== Segment start ==

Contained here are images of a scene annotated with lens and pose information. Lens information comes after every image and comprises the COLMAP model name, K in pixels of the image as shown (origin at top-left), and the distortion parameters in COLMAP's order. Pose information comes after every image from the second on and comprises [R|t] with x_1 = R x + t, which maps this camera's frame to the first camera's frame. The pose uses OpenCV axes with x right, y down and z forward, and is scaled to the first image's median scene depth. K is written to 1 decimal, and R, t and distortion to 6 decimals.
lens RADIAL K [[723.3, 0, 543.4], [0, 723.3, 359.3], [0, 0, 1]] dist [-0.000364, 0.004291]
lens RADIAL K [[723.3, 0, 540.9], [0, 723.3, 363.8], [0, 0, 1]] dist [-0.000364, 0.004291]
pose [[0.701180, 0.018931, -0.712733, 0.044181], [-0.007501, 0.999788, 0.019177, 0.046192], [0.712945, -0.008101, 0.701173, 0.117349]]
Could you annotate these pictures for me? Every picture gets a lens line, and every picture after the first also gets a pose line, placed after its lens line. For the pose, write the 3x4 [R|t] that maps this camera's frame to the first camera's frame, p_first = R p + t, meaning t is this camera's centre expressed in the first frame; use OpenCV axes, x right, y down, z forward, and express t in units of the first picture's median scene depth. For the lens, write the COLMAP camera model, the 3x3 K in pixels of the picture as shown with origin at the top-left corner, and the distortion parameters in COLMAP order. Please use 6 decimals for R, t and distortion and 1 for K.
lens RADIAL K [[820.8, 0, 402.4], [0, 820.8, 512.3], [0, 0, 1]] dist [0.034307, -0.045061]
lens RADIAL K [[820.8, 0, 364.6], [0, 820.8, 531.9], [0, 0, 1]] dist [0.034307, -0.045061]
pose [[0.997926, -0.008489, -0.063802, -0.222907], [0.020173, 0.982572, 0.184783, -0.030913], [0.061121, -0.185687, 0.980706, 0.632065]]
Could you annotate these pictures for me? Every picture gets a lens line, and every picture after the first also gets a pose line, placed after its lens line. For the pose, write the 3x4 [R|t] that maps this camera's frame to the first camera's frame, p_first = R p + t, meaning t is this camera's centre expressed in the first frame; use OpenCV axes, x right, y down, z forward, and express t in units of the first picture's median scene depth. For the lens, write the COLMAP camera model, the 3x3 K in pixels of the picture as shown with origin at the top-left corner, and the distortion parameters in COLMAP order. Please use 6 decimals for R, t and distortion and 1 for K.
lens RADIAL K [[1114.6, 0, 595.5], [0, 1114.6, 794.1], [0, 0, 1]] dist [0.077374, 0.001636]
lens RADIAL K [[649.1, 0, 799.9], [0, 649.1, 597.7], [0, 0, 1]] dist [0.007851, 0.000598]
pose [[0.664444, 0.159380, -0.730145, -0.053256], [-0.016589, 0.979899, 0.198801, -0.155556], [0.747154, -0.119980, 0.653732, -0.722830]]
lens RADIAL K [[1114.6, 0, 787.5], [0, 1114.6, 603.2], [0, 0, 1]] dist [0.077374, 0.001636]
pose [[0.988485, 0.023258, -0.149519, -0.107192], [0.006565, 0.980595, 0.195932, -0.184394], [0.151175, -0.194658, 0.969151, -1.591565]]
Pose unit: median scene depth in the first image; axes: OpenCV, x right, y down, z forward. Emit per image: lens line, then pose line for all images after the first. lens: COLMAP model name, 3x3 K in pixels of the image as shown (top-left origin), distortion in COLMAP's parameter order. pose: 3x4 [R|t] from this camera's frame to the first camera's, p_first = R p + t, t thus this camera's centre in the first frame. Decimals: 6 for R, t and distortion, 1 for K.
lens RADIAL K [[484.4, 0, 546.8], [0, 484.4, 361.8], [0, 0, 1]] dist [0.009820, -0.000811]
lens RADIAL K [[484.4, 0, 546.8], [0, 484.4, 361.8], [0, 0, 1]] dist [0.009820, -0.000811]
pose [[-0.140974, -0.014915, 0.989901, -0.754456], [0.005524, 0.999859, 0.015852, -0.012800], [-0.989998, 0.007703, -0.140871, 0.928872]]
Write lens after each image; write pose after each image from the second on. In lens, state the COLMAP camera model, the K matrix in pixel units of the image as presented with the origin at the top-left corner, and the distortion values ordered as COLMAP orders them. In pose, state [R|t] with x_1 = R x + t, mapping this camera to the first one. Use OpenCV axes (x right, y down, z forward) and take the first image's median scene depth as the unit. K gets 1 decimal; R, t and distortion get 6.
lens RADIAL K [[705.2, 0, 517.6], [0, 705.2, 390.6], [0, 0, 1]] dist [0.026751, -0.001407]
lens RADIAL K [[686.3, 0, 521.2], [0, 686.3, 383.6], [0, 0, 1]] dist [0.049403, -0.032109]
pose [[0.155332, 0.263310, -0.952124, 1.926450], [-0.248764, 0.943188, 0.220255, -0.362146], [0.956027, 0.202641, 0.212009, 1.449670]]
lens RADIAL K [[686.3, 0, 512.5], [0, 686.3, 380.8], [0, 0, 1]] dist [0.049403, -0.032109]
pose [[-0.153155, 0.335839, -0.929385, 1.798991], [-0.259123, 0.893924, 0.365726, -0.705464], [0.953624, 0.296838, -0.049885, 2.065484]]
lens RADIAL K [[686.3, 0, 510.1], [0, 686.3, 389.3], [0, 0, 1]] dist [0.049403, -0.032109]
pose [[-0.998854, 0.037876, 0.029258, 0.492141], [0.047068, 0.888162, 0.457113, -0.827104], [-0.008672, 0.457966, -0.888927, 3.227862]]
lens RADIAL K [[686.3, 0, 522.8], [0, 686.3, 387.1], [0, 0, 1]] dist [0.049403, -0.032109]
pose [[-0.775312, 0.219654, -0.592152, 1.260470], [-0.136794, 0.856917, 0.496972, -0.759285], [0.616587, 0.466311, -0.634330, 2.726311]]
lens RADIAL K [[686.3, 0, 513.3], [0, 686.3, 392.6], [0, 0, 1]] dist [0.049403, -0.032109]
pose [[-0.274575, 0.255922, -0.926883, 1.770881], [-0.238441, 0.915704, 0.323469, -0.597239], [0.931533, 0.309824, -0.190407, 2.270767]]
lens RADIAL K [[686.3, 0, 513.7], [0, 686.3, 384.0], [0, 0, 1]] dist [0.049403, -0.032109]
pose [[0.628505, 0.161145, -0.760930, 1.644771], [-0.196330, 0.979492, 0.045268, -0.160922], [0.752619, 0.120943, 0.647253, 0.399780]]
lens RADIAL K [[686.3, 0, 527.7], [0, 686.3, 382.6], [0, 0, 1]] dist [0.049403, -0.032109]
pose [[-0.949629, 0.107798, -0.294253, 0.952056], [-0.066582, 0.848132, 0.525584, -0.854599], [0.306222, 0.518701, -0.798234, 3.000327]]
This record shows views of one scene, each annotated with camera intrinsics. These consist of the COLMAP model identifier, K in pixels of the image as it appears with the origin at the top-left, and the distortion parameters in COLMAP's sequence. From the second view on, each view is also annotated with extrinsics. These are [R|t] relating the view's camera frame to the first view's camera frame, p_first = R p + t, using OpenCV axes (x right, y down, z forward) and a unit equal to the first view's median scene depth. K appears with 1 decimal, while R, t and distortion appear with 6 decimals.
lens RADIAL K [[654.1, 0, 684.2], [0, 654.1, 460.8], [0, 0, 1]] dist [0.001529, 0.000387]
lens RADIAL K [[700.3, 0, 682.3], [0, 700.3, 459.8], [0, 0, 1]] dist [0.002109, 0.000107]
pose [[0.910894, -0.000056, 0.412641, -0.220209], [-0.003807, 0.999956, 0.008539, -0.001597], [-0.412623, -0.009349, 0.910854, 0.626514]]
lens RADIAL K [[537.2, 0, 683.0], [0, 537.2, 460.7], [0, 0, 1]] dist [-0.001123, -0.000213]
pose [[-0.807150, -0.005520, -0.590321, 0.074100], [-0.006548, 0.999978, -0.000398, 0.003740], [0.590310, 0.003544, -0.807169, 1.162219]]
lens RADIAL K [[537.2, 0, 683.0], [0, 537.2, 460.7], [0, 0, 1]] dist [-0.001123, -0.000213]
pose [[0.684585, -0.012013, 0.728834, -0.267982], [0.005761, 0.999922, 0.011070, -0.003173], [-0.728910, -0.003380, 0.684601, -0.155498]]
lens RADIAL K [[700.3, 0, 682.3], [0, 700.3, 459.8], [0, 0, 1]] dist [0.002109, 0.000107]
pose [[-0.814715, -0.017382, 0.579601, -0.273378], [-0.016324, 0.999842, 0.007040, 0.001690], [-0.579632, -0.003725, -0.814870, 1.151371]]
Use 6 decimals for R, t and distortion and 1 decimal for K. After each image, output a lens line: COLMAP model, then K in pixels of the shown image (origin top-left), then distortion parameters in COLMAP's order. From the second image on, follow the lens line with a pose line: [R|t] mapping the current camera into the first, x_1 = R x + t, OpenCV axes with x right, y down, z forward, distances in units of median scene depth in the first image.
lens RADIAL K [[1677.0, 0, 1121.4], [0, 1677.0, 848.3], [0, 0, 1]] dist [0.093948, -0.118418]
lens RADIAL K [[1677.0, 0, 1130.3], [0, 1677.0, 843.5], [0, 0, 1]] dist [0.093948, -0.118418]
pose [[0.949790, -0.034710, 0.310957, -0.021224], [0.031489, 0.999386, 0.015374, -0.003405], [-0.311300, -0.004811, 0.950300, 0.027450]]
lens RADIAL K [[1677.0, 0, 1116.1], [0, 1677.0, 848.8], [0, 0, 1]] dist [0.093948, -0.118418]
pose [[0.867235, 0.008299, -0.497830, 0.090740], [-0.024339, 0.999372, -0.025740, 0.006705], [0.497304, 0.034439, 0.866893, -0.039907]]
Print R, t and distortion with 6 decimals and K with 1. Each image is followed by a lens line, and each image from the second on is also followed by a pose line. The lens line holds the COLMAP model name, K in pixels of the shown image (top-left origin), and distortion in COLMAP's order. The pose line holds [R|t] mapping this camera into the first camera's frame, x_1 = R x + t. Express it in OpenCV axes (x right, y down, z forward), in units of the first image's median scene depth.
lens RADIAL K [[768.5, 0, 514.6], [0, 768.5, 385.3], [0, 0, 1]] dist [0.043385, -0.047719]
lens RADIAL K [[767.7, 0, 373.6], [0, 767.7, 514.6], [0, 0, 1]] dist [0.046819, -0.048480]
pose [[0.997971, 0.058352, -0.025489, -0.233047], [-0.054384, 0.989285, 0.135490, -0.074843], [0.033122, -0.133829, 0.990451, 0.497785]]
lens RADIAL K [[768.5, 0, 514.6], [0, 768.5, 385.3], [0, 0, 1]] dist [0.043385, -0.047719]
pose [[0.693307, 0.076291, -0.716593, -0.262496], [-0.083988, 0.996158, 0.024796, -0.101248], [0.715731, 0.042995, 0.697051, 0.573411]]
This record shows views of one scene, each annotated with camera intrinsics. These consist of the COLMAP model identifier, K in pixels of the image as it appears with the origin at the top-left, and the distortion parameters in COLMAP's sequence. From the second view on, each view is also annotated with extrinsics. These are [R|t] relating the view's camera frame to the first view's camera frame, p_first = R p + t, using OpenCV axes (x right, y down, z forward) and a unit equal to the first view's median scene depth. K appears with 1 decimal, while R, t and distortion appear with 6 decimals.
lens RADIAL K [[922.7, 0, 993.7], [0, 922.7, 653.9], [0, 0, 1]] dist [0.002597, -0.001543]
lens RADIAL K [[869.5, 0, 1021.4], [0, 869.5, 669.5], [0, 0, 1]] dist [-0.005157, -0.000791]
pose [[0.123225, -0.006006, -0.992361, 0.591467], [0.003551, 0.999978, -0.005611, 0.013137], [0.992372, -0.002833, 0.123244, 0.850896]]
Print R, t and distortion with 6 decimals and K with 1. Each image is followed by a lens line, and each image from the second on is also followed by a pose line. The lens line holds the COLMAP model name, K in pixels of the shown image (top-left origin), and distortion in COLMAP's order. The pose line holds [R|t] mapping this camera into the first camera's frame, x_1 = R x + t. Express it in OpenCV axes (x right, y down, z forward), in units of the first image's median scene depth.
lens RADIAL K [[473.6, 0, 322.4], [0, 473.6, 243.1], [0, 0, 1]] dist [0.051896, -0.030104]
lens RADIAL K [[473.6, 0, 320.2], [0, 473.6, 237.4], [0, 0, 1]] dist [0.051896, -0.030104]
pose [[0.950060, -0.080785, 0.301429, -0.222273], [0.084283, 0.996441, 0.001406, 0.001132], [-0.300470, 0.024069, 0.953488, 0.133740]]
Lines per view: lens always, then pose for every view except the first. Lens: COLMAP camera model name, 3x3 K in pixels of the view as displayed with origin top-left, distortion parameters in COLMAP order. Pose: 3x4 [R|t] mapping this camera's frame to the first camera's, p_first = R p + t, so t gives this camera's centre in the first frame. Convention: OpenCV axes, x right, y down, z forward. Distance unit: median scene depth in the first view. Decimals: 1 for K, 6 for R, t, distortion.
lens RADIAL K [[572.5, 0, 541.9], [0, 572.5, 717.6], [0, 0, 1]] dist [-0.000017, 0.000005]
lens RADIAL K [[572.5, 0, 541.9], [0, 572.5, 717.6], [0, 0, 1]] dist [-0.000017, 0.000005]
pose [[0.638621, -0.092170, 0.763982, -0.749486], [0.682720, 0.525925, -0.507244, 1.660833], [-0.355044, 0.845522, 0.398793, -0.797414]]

== Segment end ==

Restate the tail of the listing word for word, beginning at the line containing "Lines per view: lens".

EXPECTED OUTPUT:
Lines per view: lens always, then pose for every view except the first. Lens: COLMAP camera model name, 3x3 K in pixels of the view as displayed with origin top-left, distortion parameters in COLMAP order. Pose: 3x4 [R|t] mapping this camera's frame to the first camera's, p_first = R p + t, so t gives this camera's centre in the first frame. Convention: OpenCV axes, x right, y down, z forward. Distance unit: median scene depth in the first view. Decimals: 1 for K, 6 for R, t, distortion.
lens RADIAL K [[572.5, 0, 541.9], [0, 572.5, 717.6], [0, 0, 1]] dist [-0.000017, 0.000005]
lens RADIAL K [[572.5, 0, 541.9], [0, 572.5, 717.6], [0, 0, 1]] dist [-0.000017, 0.000005]
pose [[0.638621, -0.092170, 0.763982, -0.749486], [0.682720, 0.525925, -0.507244, 1.660833], [-0.355044, 0.845522, 0.398793, -0.797414]]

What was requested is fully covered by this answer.